==== Information shown

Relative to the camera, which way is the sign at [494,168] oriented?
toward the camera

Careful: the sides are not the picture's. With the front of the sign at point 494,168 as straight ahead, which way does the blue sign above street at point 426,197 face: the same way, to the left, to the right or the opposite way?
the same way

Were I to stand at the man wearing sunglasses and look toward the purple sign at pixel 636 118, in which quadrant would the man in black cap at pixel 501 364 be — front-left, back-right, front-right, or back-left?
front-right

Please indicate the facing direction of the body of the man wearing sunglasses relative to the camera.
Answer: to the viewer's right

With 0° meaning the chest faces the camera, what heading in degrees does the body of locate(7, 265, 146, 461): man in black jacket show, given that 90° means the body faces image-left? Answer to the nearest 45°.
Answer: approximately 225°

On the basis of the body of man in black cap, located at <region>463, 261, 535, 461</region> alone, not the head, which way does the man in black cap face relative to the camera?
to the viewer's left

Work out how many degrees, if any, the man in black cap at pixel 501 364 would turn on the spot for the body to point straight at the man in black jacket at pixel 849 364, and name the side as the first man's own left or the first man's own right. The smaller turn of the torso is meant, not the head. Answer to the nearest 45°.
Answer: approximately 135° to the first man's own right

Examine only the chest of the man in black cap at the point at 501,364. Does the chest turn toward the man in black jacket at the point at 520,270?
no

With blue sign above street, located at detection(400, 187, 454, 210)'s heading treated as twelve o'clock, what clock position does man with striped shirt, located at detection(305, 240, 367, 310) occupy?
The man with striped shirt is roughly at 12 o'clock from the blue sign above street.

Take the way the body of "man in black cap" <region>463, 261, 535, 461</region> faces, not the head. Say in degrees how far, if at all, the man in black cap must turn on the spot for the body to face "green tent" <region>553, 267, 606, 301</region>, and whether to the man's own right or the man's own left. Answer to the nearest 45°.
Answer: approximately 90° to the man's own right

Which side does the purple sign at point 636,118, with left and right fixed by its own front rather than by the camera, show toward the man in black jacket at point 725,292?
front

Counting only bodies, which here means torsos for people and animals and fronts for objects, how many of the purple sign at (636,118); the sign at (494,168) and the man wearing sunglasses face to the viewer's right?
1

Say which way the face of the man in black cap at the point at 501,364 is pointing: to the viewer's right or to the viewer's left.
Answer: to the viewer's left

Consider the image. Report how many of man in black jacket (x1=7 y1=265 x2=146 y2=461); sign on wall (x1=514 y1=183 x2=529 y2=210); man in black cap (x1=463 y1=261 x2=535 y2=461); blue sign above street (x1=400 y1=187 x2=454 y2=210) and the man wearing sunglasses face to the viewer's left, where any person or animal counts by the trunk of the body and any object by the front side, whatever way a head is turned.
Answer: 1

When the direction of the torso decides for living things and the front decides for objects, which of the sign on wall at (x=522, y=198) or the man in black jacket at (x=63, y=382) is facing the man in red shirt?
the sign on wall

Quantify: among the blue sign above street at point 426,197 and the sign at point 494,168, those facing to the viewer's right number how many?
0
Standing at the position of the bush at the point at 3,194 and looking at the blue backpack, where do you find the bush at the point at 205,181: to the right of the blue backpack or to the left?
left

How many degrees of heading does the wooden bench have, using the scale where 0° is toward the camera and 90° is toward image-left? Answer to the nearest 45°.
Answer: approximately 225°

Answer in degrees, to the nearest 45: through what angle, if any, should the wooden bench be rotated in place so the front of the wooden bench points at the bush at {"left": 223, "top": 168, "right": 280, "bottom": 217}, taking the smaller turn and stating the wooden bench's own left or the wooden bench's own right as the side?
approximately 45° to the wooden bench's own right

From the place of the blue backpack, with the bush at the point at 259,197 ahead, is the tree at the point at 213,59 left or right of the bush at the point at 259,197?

========

Assignment: Copy the lines above word for word, starting with the line that contains "Consider the image." and continuing through the final line.

Exercise result:
Consider the image. Report how many of man in black jacket (x1=7 y1=265 x2=146 y2=461); sign on wall (x1=514 y1=183 x2=529 y2=210); man in black cap (x1=463 y1=261 x2=535 y2=461); blue sign above street (x1=400 y1=187 x2=454 y2=210) and the man wearing sunglasses face to the viewer's left, where any person or animal counts by the trunk of the body and any object by the front side, whatever way a head is turned.
Answer: 1

When the direction of the torso decides for living things and the front decides for objects, which of the sign on wall at (x=522, y=198) or the man in black jacket at (x=63, y=382) is facing the man in red shirt?
the sign on wall

Quantify: among the blue sign above street at point 426,197 and the sign at point 494,168, those facing to the viewer's right number how many?
0
Standing at the position of the bush at the point at 3,194 and looking at the blue backpack, where do you find the bush at the point at 205,181: to the right of the blue backpack or to the left?
left

How many degrees of heading does the wooden bench have, using the scale where 0° is toward the camera and 90° is toward image-left? Answer to the nearest 45°.
Answer: approximately 225°

Answer in degrees, to the nearest 45: through what angle, if any, should the wooden bench be rotated in place so the front of the wooden bench points at the bush at {"left": 223, "top": 168, "right": 280, "bottom": 217}, taking the smaller turn and stating the wooden bench's own left or the wooden bench's own right as the side?
approximately 45° to the wooden bench's own right

From the place of the blue backpack, with the bush at the point at 259,197 ahead, is the tree at the point at 213,59 left or right of the bush at the point at 259,197?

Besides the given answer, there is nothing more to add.